Había inventado toda una vida. Una mentira. Una... prueba.

No solo me hizo creer una ficción, la construyó con precisión. La orquestó.

Me arrancó de mi identidad, de mi mundo, y me arrojó a la pobreza para comprobar si lo seguiría amando sin condiciones. Un juego retorcido y cruel para medir mi lealtad.

El dolor en mi cabeza era insoportable, como si mi cráneo se partiera en dos.

Un guardia de seguridad notó mi estado. "¿Señora, está bien?".

Yo no podía responder. Solo miraba al hombre que había destrozado mi vida, mientras subía al ascensor con su nueva prometida: la mujer que había intentado matarme.

Antes de que las puertas se cerraran, sus ojos finalmente se encontraron con los míos a través del vestíbulo.

No había reconocimiento. Ni culpa. Solo una chispa de fastidio, como si mirara un trozo de basura abandonado en el suelo.

Mi corazón no solo se quebró. Se hizo polvo.

El dolor en mi estómago se intensificó, un calambre intenso hizo que me doblara sobre mí misma.

"¡Señora!", gritó el guardia.

Pero ya no lo escuchaba. El único sonido era el rugido en mis oídos mientras mi mundo se derrumbaba.

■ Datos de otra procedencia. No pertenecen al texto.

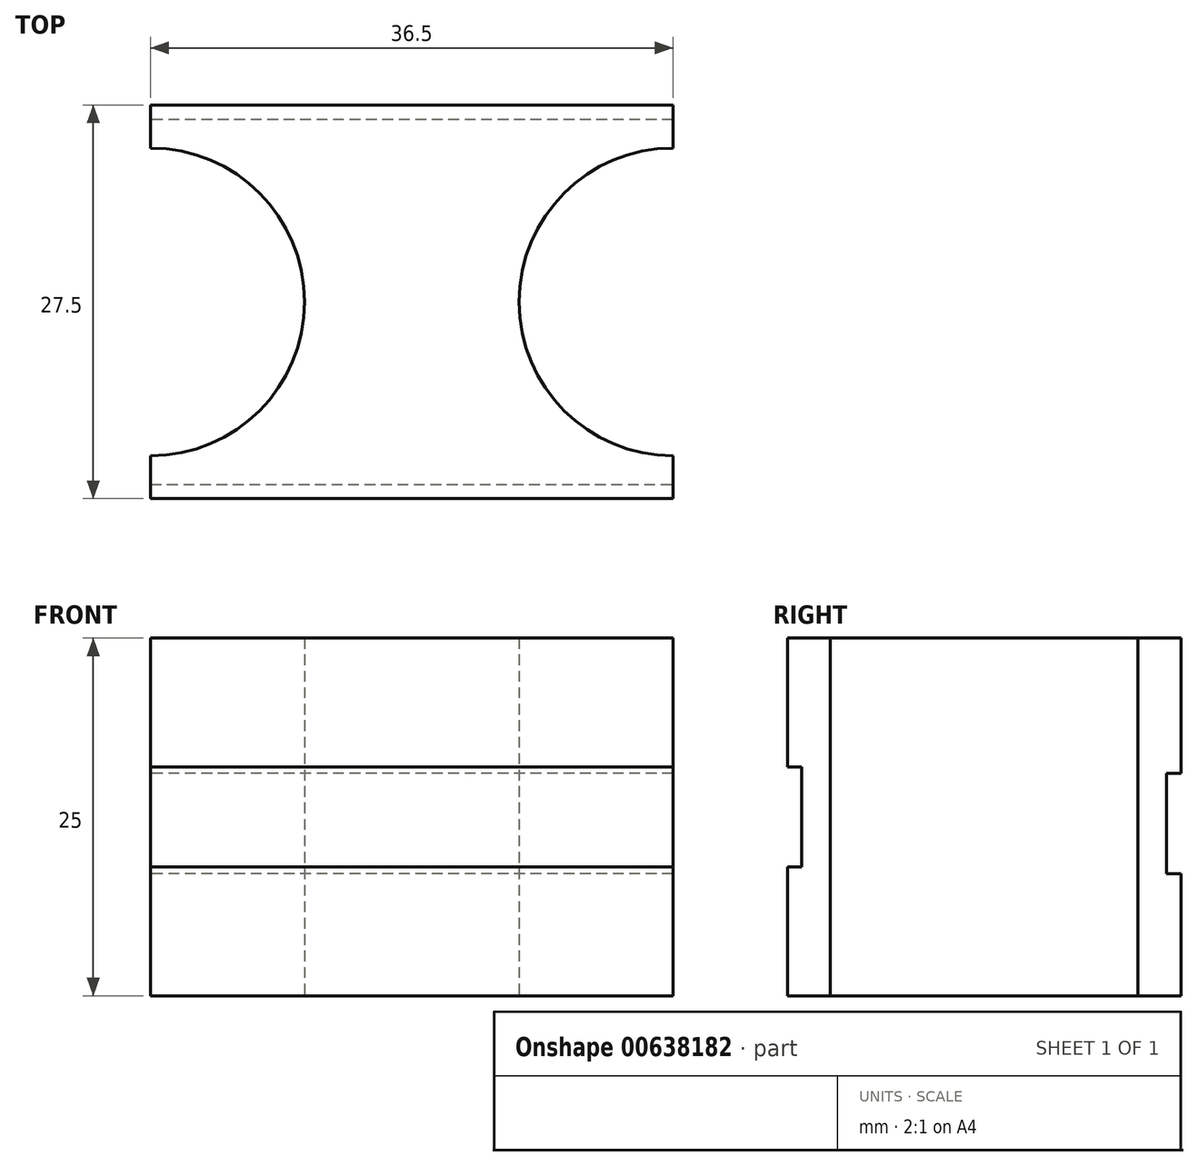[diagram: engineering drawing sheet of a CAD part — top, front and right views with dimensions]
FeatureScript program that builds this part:
annotation { "Feature Type Name" : "Feature", "Feature Type Description" : "" }
export const myFeature = defineFeature(function(context is Context, id is Id, definition is map)
    precondition{}
    {
        {
            var Q0;
            Q0=qCreatedBy(makeId("Top.planeOp"),FACE);
            var sketch = newSketch(context, id + "F0", { "sketchPlane" : qUnion([Q0])});
            skCircle(sketch, "E0", {"center": v(19.2, 2.84) * mm, "radius": 10.75 * mm});
            skCircle(sketch, "E1", {"center": v(-17.3, 2.84) * mm, "radius": 10.75 * mm});
            skLineSegment(sketch, "E2.bottom", {"start": v(-17.3, 16.59) * mm, "end": v(19.2, 16.59) * mm});
            skLineSegment(sketch, "E2.top", {"start": v(-17.3, -10.91) * mm, "end": v(19.2, -10.91) * mm});
            skLineSegment(sketch, "E3", {"start": v(-17.3, 16.59) * mm, "end": v(-17.3, 13.59) * mm});
            skLineSegment(sketch, "E4", {"start": v(19.2, 16.59) * mm, "end": v(19.2, 13.59) * mm});
            skLineSegment(sketch, "E5", {"start": v(19.2, -10.91) * mm, "end": v(19.2, -7.91) * mm});
            skLineSegment(sketch, "E6", {"start": v(-17.3, -10.91) * mm, "end": v(-17.3, -7.91) * mm});
            skSolve(sketch);
        }
        {
            var Q0;
            Q0=makeQuery(id+"F0.imprint","IMPRINT",FACE,{"disambiguationData":[TD([[makeQuery(id+"F0.imprint","IMPRINT",EDGE,{"derivedFrom":sQuery(id+"F0.wireOp",EDGE,"E2.bottom")}),-1.0]])]});
            extrude(context, id + "F1", {"entities" : qUnion([Q0]), "depth" : 25 * mm, "offsetDistance" : 25 * mm});
        }
        {
            var Q0;
            Q0=makeQuery(id+"F1.opExtrude","SWEPT_FACE",FACE,{"disambiguationData":[OSD([sQuery(id+"F0.wireOp",EDGE,"E2.top")])]});
            var sketch = newSketch(context, id + "F2", { "sketchPlane" : qUnion([Q0])});
            skLineSegment(sketch, "E7.bottom", {"start": v(-17.3, 16) * mm, "end": v(19.2, 16) * mm});
            skLineSegment(sketch, "E7.top", {"start": v(-17.3, 9) * mm, "end": v(19.2, 9) * mm});
            skLineSegment(sketch, "E7.left", {"start": v(-17.3, 16) * mm, "end": v(-17.3, 9) * mm});
            skLineSegment(sketch, "E7.right", {"start": v(19.2, 16) * mm, "end": v(19.2, 9) * mm});
            skPoint(sketch, "E7.middle", {"position": v(0.95, 12.5) * mm});
            skPoint(sketch, "E7.middle.positionSnap0", {"position": v(0.95, 25) * mm});
            skPoint(sketch, "E7.middle.positionSnap1", {"position": v(-17.3, 12.5) * mm});
            skPoint(sketch, "E7.centerSnap0", {"position": v(0.95, 25) * mm});
            skPoint(sketch, "E7.centerSnap1", {"position": v(-17.3, 12.5) * mm});
            skSolve(sketch);
        }
        {
            var Q0;
            Q0=makeQuery(id+"F2.imprint","IMPRINT",FACE,{"disambiguationData":[TD([[makeQuery(id+"F2.imprint","IMPRINT",EDGE,{"derivedFrom":sQuery(id+"F2.wireOp",EDGE,"E7.bottom")}),-1.0]])]});
            extrude(context, id + "F3", {"entities" : qUnion([Q0]), "operationType" : NewBodyOperationType.REMOVE, "oppositeDirection" : true, "depth" : 1 * mm, "offsetDistance" : 25 * mm});
        }
        {
            var Q0;
            Q0=makeQuery(id+"F1.opExtrude","SWEPT_FACE",FACE,{"disambiguationData":[OSD([sQuery(id+"F0.wireOp",EDGE,"E2.bottom")])]});
            var sketch = newSketch(context, id + "F4", { "sketchPlane" : qUnion([Q0])});
            skLineSegment(sketch, "E8.bottom", {"start": v(-19.2, 15.54) * mm, "end": v(17.3, 15.54) * mm});
            skLineSegment(sketch, "E8.top", {"start": v(-19.2, 8.54) * mm, "end": v(17.3, 8.54) * mm});
            skLineSegment(sketch, "E8.left", {"start": v(-19.2, 15.54) * mm, "end": v(-19.2, 8.54) * mm});
            skLineSegment(sketch, "E8.right", {"start": v(17.3, 15.54) * mm, "end": v(17.3, 8.54) * mm});
            skPoint(sketch, "E8.middle", {"position": v(-0.95, 12.04) * mm});
            skPoint(sketch, "E8.middle.positionSnap0", {"position": v(-0.95, 24.54) * mm});
            skPoint(sketch, "E8.middle.positionSnap1", {"position": v(-19.2, 12.04) * mm});
            skPoint(sketch, "E8.centerSnap0", {"position": v(-0.95, 24.54) * mm});
            skPoint(sketch, "E8.centerSnap1", {"position": v(-19.2, 12.04) * mm});
            skSolve(sketch);
        }
        {
            var Q0;
            Q0=makeQuery(id+"F4.imprint","IMPRINT",FACE,{"disambiguationData":[TD([[makeQuery(id+"F4.imprint","IMPRINT",EDGE,{"derivedFrom":sQuery(id+"F4.wireOp",EDGE,"E8.bottom")}),-1.0]])]});
            extrude(context, id + "F5", {"entities" : qUnion([Q0]), "operationType" : NewBodyOperationType.REMOVE, "oppositeDirection" : true, "depth" : 1 * mm, "offsetDistance" : 25 * mm});
        }
    });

Miré mis manos, marcadas por callos de fregar pisos y lavar platos. Pensé en el hombre al que entregué todo.

No era un luchador en apuros. Era un monstruo.

Y yo no era solo su víctima.

Era su prisionera.

Una determinación helada se apoderó de mí, reemplazando el dolor.

No se saldría con la suya.

Destruiría su mundo.

Y comenzaría simulando mi propia muerte.